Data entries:
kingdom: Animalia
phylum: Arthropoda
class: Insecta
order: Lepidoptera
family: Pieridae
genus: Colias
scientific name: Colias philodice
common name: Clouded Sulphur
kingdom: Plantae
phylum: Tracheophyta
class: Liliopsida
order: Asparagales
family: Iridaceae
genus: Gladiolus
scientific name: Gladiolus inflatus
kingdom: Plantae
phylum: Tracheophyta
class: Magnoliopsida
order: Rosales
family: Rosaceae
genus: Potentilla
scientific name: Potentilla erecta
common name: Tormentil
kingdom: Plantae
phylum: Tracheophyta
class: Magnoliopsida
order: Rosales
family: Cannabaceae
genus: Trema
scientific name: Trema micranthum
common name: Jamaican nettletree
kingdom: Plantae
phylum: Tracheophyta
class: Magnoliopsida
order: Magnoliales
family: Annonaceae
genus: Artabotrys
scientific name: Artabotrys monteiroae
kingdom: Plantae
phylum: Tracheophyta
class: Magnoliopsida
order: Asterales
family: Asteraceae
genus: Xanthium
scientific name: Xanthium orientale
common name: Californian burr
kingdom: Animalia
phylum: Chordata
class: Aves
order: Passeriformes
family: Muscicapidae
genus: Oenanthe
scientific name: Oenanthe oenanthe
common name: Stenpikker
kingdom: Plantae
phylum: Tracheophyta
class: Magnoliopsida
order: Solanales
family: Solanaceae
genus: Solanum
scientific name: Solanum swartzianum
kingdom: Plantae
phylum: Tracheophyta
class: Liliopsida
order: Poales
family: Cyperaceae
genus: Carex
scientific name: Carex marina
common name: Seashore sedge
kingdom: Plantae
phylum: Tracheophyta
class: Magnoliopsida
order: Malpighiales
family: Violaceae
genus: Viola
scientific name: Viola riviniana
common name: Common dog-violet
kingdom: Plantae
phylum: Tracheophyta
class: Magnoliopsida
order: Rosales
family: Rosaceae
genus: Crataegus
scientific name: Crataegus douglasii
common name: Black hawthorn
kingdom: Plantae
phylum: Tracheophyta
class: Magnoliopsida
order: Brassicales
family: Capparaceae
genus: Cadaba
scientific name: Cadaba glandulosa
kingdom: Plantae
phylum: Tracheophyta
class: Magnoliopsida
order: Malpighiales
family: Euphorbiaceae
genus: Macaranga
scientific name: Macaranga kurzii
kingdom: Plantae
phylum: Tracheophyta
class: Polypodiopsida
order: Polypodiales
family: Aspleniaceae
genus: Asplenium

**Direction:** Rewrite all the records above, changing "common name" to "vernacular name" wherever it occurs and keeping everything else the same.

**Finished task:**
kingdom: Animalia
phylum: Arthropoda
class: Insecta
order: Lepidoptera
family: Pieridae
genus: Colias
scientific name: Colias philodice
vernacular name: Clouded Sulphur
kingdom: Plantae
phylum: Tracheophyta
class: Liliopsida
order: Asparagales
family: Iridaceae
genus: Gladiolus
scientific name: Gladiolus inflatus
kingdom: Plantae
phylum: Tracheophyta
class: Magnoliopsida
order: Rosales
family: Rosaceae
genus: Potentilla
scientific name: Potentilla erecta
vernacular name: Tormentil
kingdom: Plantae
phylum: Tracheophyta
class: Magnoliopsida
order: Rosales
family: Cannabaceae
genus: Trema
scientific name: Trema micranthum
vernacular name: Jamaican nettletree
kingdom: Plantae
phylum: Tracheophyta
class: Magnoliopsida
order: Magnoliales
family: Annonaceae
genus: Artabotrys
scientific name: Artabotrys monteiroae
kingdom: Plantae
phylum: Tracheophyta
class: Magnoliopsida
order: Asterales
family: Asteraceae
genus: Xanthium
scientific name: Xanthium orientale
vernacular name: Californian burr
kingdom: Animalia
phylum: Chordata
class: Aves
order: Passeriformes
family: Muscicapidae
genus: Oenanthe
scientific name: Oenanthe oenanthe
vernacular name: Stenpikker
kingdom: Plantae
phylum: Tracheophyta
class: Magnoliopsida
order: Solanales
family: Solanaceae
genus: Solanum
scientific name: Solanum swartzianum
kingdom: Plantae
phylum: Tracheophyta
class: Liliopsida
order: Poales
family: Cyperaceae
genus: Carex
scientific name: Carex marina
vernacular name: Seashore sedge
kingdom: Plantae
phylum: Tracheophyta
class: Magnoliopsida
order: Malpighiales
family: Violaceae
genus: Viola
scientific name: Viola riviniana
vernacular name: Common dog-violet
kingdom: Plantae
phylum: Tracheophyta
class: Magnoliopsida
order: Rosales
family: Rosaceae
genus: Crataegus
scientific name: Crataegus douglasii
vernacular name: Black hawthorn
kingdom: Plantae
phylum: Tracheophyta
class: Magnoliopsida
order: Brassicales
family: Capparaceae
genus: Cadaba
scientific name: Cadaba glandulosa
kingdom: Plantae
phylum: Tracheophyta
class: Magnoliopsida
order: Malpighiales
family: Euphorbiaceae
genus: Macaranga
scientific name: Macaranga kurzii
kingdom: Plantae
phylum: Tracheophyta
class: Polypodiopsida
order: Polypodiales
family: Aspleniaceae
genus: Asplenium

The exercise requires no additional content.